Spedito sulla Terra il dio Thor diventa, a mala pena, un bel tenebroso, incapace di brandire il Mjolnir. Privato della forza del rango per Thor la disfatta sembra già scritta. Il dio, invece, insieme ad uno sparuto gruppo di scienziati, riesce a mettere in equilibrio la partita con l'ambizioso ed insicuro fratellastro. Sulla terra del resto l'intelligenza non è mai stata l'arma vincente. Sul nostro pianeta valgono, per così dire, altre regole, sin dalla notte dei tempi. I piani malvagi del principe cornuto vengono smascherati ed infine neutralizzati da muscoli e armi. Intanto il biondo figlio di Odino si riscopre vulnerabile e, di riflesso, meno infantile e straordinariamente maturo. Nella sequenza migliore del film, la più ricca di pathos, Odino si risveglia dal pisolo e rende al figliol prodigo, ormai uomo maturo e affidabile, il martello da fabbro. Il tuono ed il fulmine tornano a risuonare nei cieli terrestri.
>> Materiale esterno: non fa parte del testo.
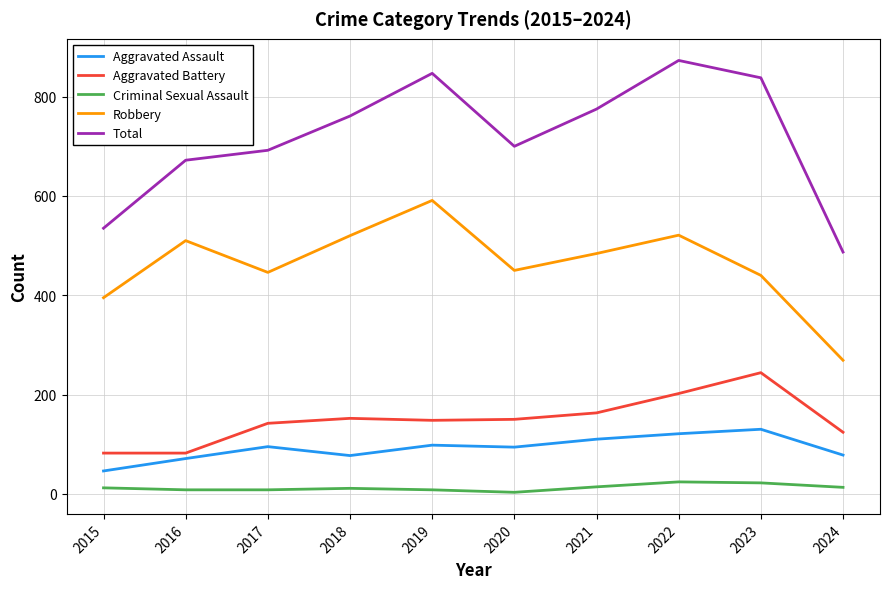

True or false: Total and Aggravated Battery intersect in this chart.

False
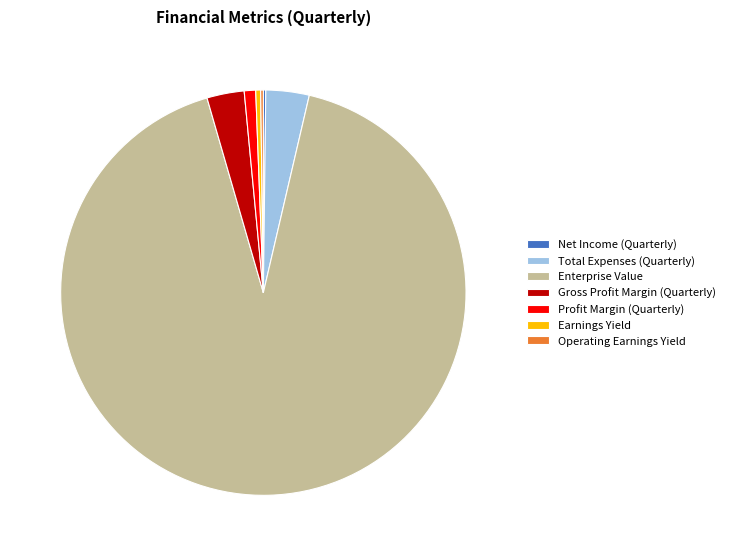

Is it true that Enterprise Value is 92% of the pie?

True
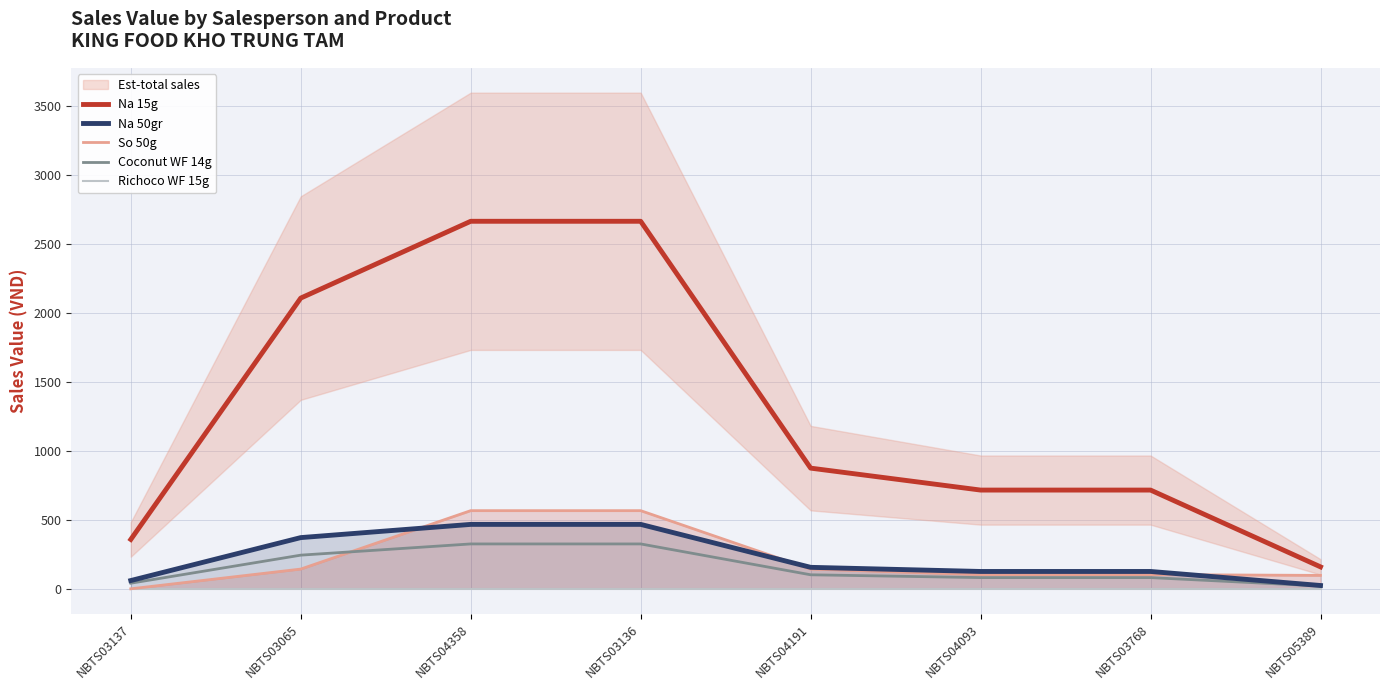

How many data points in So 50g are less than 142?

4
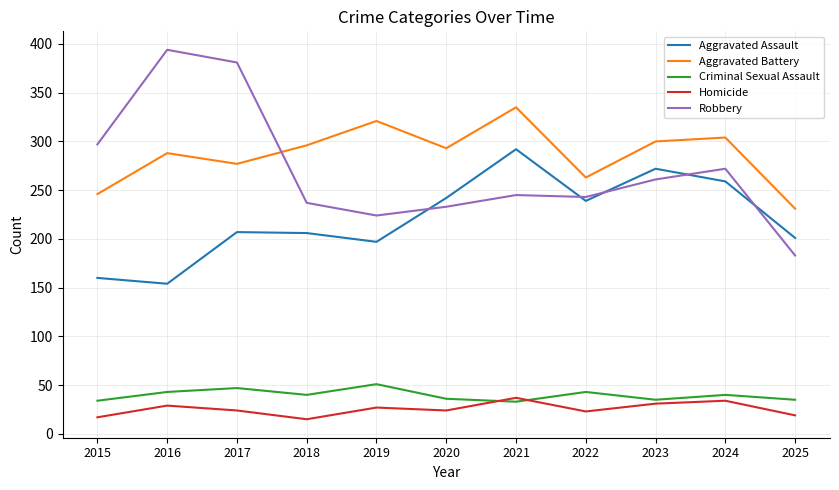

What is the minimum value shown in the chart?

15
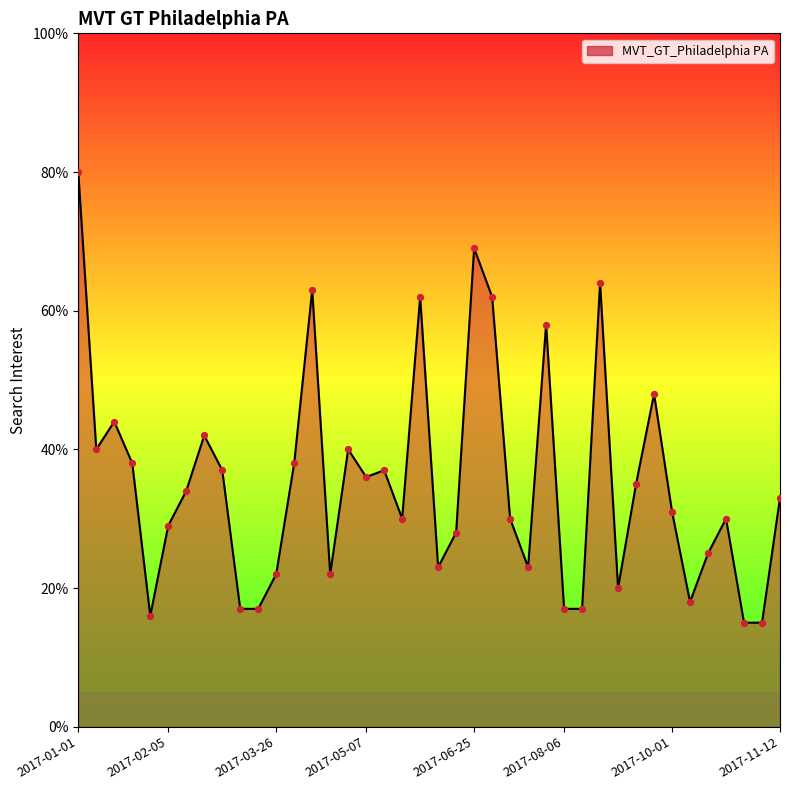

What is the smallest value displayed?

15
Il ritorno del Mjolnir tra le mani del proprietario permettono a "Thor" di acciuffare la sufficienza. Il principe della folgore, alla fine, ottiene la benedizione paterna. Branagh consegna, invece, un compitino adatto ai tempi. Il padre Shakespeare è comunque presente nel linguaggio moderno dei cine-comics. C'è il rapporto tormentato tra re e principe così come la rivalità tra fratelli, il tutto in un contesto regale in cui il potere può causare la devastazione dei popoli o la loro protezione. La drammaticità e la nobiltà dei gesti, come la rinuncia all'amore fisico per la salvezza dei regni, piacerebbe al poeta. Tra Enrico V e Re Lear il drammaturgo può sentirsi soddisfatto. Nulla è nuovo sopra il regno di Asgard e nel ventre di Midgar.